2022/12/09 武雄の部屋

「おっしゃ――ぁあ――あぁ――っ! 乾杯!」

 武雄が大きな手でグラスを掲げ、乾杯の音頭をとる。

「「乾杯!」」

 俺と飯田もつられてグラスを掲げる。美羽は少し遅れてあげる。

 リンゴジュース片手に、ピザ、ポテチ、ローストチキン、ローストビーフ、ポテトサラダ、シーザーサラダが並んでいる。

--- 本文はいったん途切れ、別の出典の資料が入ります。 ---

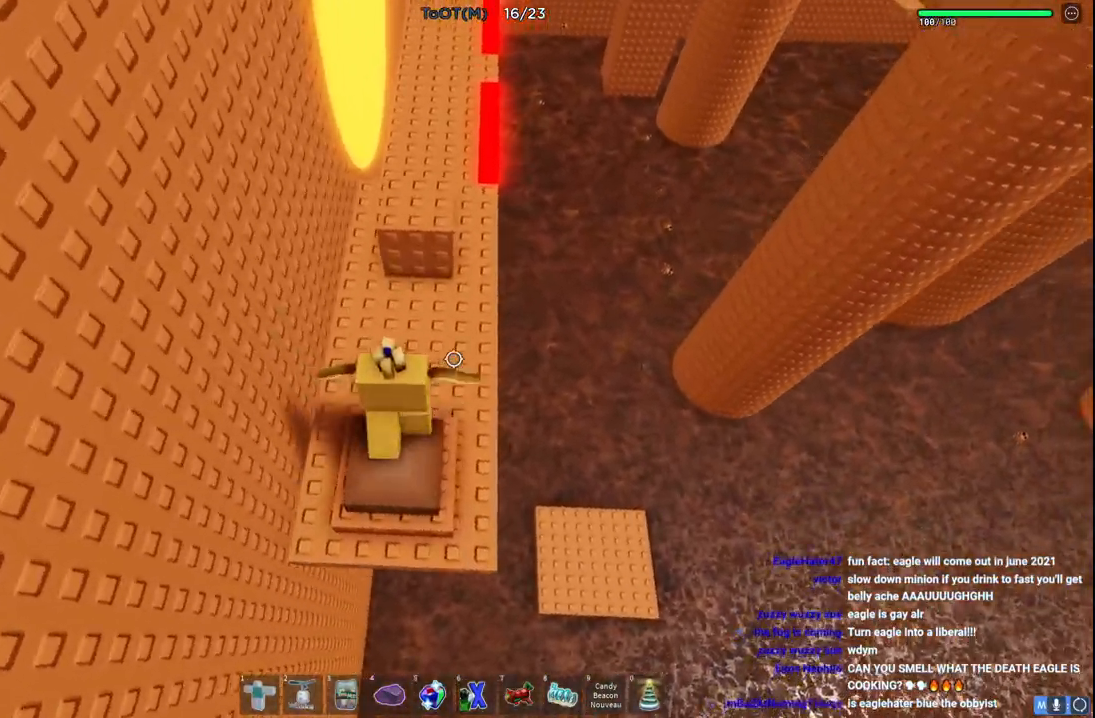
{"keys": ["w"], "events": []}
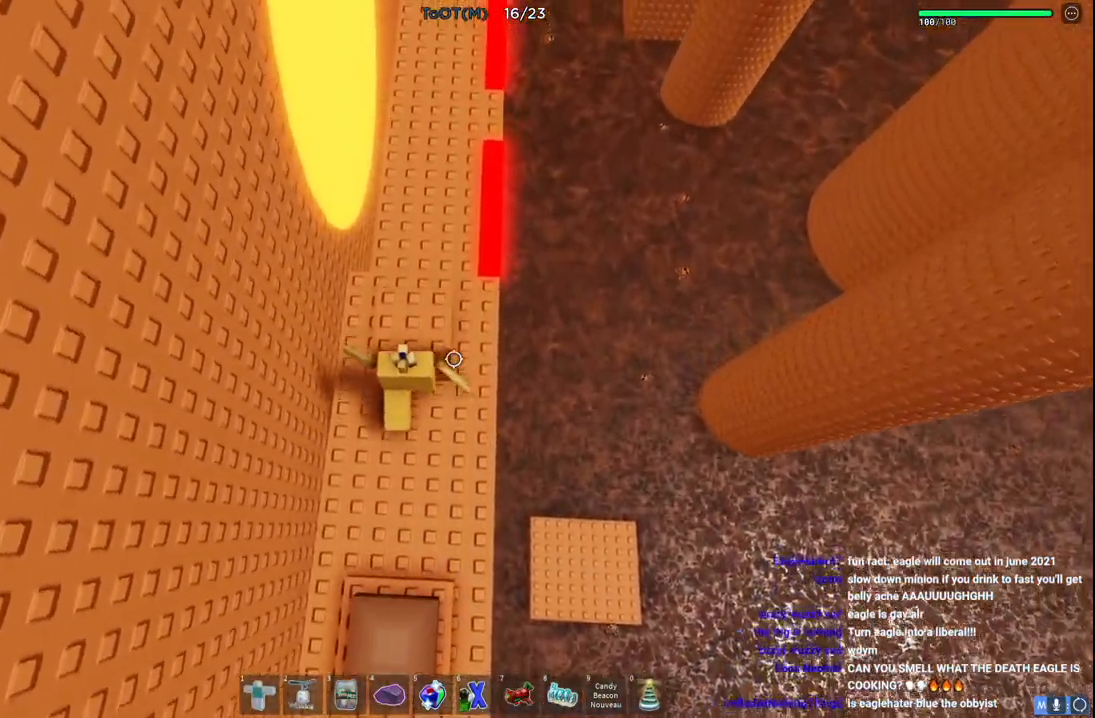
{"keys": ["w"], "events": []}
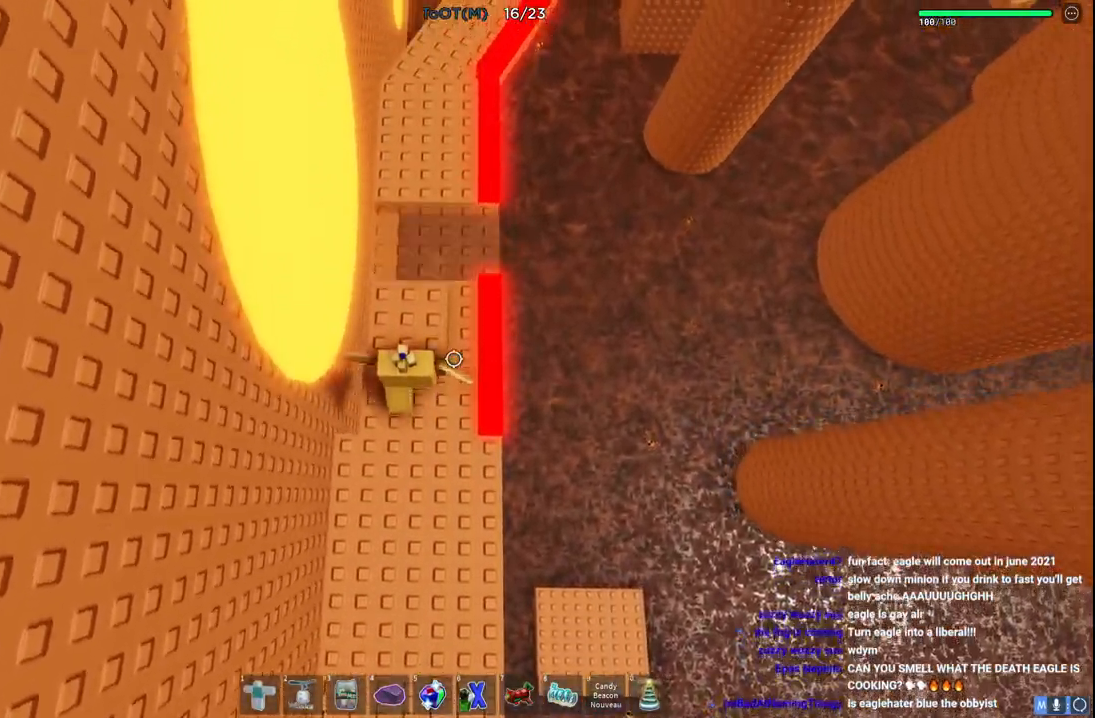
{"keys": [], "events": [[250, "w", "up"]]}
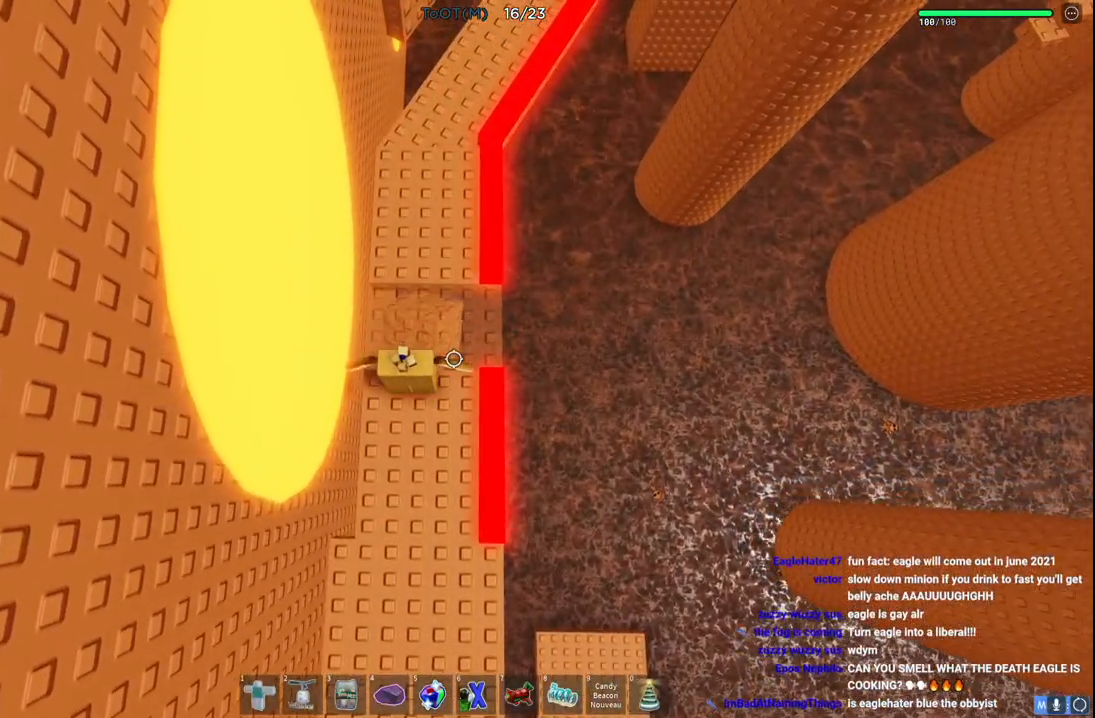
{"keys": ["s"]}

「しかし、今回はかなりの接戦だった。おれは赤点をとっていない自信がある」

 武雄が大きく胸を張る。

「そりゃ、あれだけ勉強したんだもの。武雄もいけるっしょ」

 飯田は嬉しそうにポテチをつまむ。

 俺はローストチキンに齧り付く。

「美羽ちゃんと大輝くんはまた上位争いかな?」

 飯田がニタニタした顔でこちらを見やる。

「あー。まあな」

「私はフツー」

 美羽は少し眠そうに目をくしくしと擦りながら、ピザをかじる。

「大輝、サラダも食べること。いい?」

 美羽は俺の健康を心配しているのか、そう訊ねてくる。

 恋人と言うよりは母と子に近しい印象を受ける。

 サラダを受け皿にのせていく美羽。

「お、おう」

「きゃ、美羽ちゃんたら!」

 嬉しそうにする飯田。

「そういう飯田はどうなんだよ?」

「どう、って?」

 俺は武雄を視線で示す。

「おう? おれがどうかしたか?」

 この鈍感っぷり。

「大輝くん、無理は良くないと思うよ」

「そ、そうか。そうだな」

 俺としては良いパスを出したつもりだったがやぶ蛇だったらしい。

 隣でこくりこくりと船をこぐ美羽。

 俺は太ももを貸すとそのまま眠りについた。

 起きたときの美羽の顔が浮かんで笑みを零す俺。